The hedge fund industry is grappling with issues such as volatile commodity prices and losses from big, concentrated bets, and they have had a terrible start to the year.
More than 300 hedge funds folded their tents in the last three months of 2015, the highest number of closures since the depths of the financial crisis.
Hedge funds usually charge a 2% management fee on the total amount of assets invested and keep 20% of profits made from their investments, an arrangement usually referred to as “2 and 20.” In return for those high fees, they promise to deliver alpha, or outsize returns uncorrelated to the market.
But the lack of performance is prompting a lot of investors to pull out and look for cheaper alternatives instead. There’s renewed pressure to cut fees among hedge funds, and Schwarzman, speaking at this week’s Bernstein Thirty-Second Annual Strategic Decisions Conference, had very little sympathy for fund managers facing reductions in their generous fee structures.
Here’s Schwarzman (emphasis ours):
Every time I hear this 2-20, I wish we got something like this, ever. I know someone who’s doing this, but it’s not us.

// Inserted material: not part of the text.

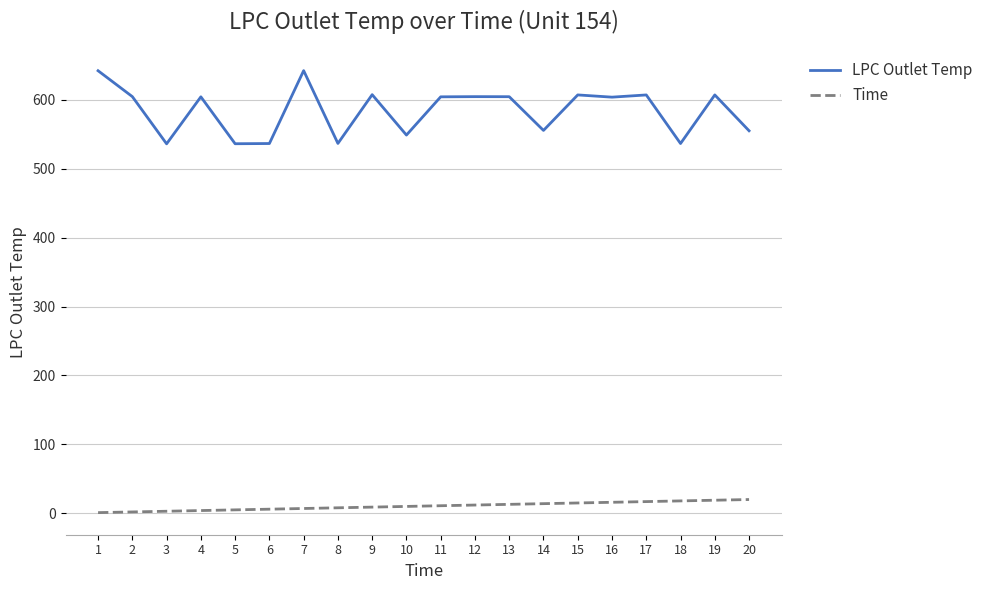

What is the difference between the maximum and minimum values in the LPC Outlet Temp series?

106.2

Investors always like to get better deals, and our objective is to make them happy and keep our positions from our pricing. Over time there’s sort of relatively small changes in terms of fees going down, but what happens is there’s a massive consolidation going on in the industry, so sometimes we have large accounts where you can do a tiny bit. There are people who don’t do well and feel more pressured, particularly in the hedge funds, that some of those models for certain firms are under enormous pressure, and they should be because they’re not delivering.
If you’re not delivering, there’s a fee structure that’s set up to deliver superior performance, and if you don’t deliver it, your life is going to change. That’s not unfair in that sector. That’s not every hedge fund, but there are some of them. If you’re fully priced in and deliver over a bunch of years, then good luck.